Ed è proprio intorno alla sua mancata elezione al Colle che il Pd segna uno dei bivi più neri della sua storia politica, e imbocca la strada che lo porta fino ai nostri giorni, a queste ore. Nel 2013, dopo la «non vittoria» del Pd alle politiche, l’allora segretario del Pd Pier Luigi Bersani propone lui come successore di Napolitano. I Cinque stelle proponevano Stefano Rodotà. Invece Marini non era sgradito a Berlusconi, che ne ricordava l’equilibro da «presidente di tutti» al senato. Bersani era convinto che nessuno dei suoi potesse dire no a una personalità così autorevole.

Lo annunciò dal palco di una drammatica riunione notturna al cinema Capranica. Parlò in suo favore solo Stefano Fassina, a sorpresa: era l’ala sinistra del Pd, pregò i suoi compagni di eleggere un presidente vicino ai lavoratori. Nichi Vendola, leader di Sel, si imbufalì e guidò i suoi fuori dal teatro. Si ruppe il nuovo centrosinistra, l’alleanza Italia bene comune, faticosamente ricostruita dopo gli anni della vocazione maggioritaria di Veltroni. Nella sala rimasero i parlamentari del Pd. Tirava aria fredda e ipocrita. Al momento del primo scrutinio  mancarono i voti. Matteo Renzi, sindaco di Firenze, lo affossò con una lettera a Repubblica: «Due mesi fa Marini si è candidato al Senato della Repubblica dopo aver chiesto (e ahimè ottenuto) l’ennesima deroga allo Statuto del Pd. Ma clamorosamente non è stato eletto», scrisse, «Difficile, a mio avviso, giustificare un ripescaggio di lusso, chiamando a garante dell'unità nazionale un signore appena bocciato dai cittadini d’Abruzzo».

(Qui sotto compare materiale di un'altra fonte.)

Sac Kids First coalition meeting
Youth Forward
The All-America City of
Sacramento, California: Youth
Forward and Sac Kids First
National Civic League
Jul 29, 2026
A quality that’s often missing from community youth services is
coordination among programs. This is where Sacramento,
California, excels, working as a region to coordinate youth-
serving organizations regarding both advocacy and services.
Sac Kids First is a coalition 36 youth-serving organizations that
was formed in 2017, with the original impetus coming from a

Iniziava la furia della rottamazione. Renzi non fu affatto solo. Dall’Emilia Romagna arrivò la stessa indicazione contro Marini ai parlamentari eletti da quella regione. Segretario regionale del Pd era Stefano Bonaccini, bersaniano fino a quel giorno. Qualche giorno dopo lo schema si ripete contro Prodi, i famosi 101 voti anonimi e mancanti. Tutti voti per tirare già Bersani dalla segreteria del Pd. Marini di voti ne prese comunque tanti:  521, ne servivano 150 di più, ma resta l'unico non eletto nella storia della Repubblica ad aver ottenuto la maggioranza assoluta in uno scrutinio. «Facevamo fatica a spiegare che un presidente della Repubblica doveva essere presidente di tutti, allora, sembra un secolo fa», ricorda Fassina, «per me è stato un maestro, un grande leader del movimento cattolico dei lavoratori, un garante del senso culturale e politico del Pd alla sua nascita.

Le conversazioni con lui, Pierre Carniti e Emilio Gabaglio sono state lezioni indimenticabili, tre giganti». Quella sconfitta per Marini fu «la più grande delusione». L’importanza di essere Franco fra gente poco franca: subì l’ipocrisia di un corpo parlamentare che di lì a poco si avviò alle larghe intese con Forza italia. Oggi, rottamata ormai la rottamazione, alla vigilia di una maggioranza che si spinge ben oltre l’ex cavaliere, nel Pd che si finge smemorato è gara del cordoglio, di fiumi di lacrime, di «ciao» con tanta stima.